Wow, what a situation!  This is an amazing letter!

But I want you to try to ignore about 95% of it.  And just focus on one question:  What would you do if someone tried to force the woman you love into marrying them against her will?  No matter who he is, no matter their past.  What would you do? 

Would you sit back and say “Okay, no problem?”  Would you buy a big dog and a big gun and attack him?  Or would you just calmly say “No, that’s not going to happen?”  And then make sure it doesn’t.

I’m betting the last one. 

I don’t know what’s going on in this guy’s head, but your girlfriend, his ex, is a real person, with her own opinions and wishes.  And just because he wants to marry her, that doesn’t mean she has to say yes.  And the fact that they dated for three years is the whole point – they dated, they didn’t marry.  That means she never committed to him!  So she owes him NOTHING!

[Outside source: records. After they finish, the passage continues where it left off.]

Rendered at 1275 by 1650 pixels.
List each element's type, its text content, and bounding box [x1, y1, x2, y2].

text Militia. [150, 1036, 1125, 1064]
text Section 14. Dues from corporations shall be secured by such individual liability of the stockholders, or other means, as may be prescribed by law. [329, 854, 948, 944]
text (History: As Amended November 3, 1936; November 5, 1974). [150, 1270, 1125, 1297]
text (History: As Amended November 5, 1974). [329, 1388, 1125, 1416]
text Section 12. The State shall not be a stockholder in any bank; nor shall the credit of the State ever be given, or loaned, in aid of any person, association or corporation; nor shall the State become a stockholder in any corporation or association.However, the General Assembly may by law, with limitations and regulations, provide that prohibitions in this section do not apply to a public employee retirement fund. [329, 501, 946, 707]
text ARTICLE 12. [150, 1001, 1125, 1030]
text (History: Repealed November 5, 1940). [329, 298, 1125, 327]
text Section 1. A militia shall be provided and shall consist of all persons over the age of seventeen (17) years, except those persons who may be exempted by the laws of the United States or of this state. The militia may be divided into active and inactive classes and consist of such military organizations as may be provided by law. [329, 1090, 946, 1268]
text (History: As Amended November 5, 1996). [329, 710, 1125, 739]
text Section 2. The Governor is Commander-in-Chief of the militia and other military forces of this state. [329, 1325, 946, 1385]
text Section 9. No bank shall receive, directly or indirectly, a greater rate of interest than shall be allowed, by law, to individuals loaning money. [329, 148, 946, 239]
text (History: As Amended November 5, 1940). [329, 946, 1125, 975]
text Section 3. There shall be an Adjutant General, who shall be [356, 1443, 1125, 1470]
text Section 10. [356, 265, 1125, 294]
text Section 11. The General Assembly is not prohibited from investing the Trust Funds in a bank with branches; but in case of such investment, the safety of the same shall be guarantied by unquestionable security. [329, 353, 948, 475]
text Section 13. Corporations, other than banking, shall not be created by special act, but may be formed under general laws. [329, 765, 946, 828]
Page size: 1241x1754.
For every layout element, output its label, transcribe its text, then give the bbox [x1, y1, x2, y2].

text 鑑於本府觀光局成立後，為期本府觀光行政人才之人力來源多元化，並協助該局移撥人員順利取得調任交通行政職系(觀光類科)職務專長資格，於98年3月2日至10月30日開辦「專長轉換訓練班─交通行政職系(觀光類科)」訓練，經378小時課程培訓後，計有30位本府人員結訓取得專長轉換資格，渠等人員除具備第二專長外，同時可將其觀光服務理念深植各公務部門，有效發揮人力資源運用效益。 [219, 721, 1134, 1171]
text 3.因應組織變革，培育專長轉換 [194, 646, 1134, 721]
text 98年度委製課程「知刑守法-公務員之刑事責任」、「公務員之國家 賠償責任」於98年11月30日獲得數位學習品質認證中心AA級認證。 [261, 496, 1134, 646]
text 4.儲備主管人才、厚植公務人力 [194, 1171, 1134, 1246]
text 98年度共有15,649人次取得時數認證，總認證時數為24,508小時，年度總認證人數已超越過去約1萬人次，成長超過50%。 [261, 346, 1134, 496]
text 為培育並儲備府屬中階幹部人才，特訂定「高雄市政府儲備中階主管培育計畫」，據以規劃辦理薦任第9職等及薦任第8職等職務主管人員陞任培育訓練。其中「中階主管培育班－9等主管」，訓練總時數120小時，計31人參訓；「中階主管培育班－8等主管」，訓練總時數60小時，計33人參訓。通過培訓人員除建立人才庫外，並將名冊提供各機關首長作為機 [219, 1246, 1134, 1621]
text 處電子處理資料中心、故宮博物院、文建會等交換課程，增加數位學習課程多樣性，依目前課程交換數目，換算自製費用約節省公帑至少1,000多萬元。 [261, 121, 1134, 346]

Now if this guy continues to threaten you or her, you might consider getting a police restraining order against him, so he has to stay away from you two.  But for now, my guess is that he’s just full of bluster, like a yappy dog who barks all the time but runs away whenever anyone comes close to them.  His ego’s hurt, but he’ll be okay, and move on eventually.

But again, fundamentally, all these other things aren’t what matters.  Someone wants to have their way with your girlfriend.  Support her, and say no. 

And the fact that the best way of supporting her, and saying no, is to keep on in this delightful relationship with the woman you love – well that’s just delicious!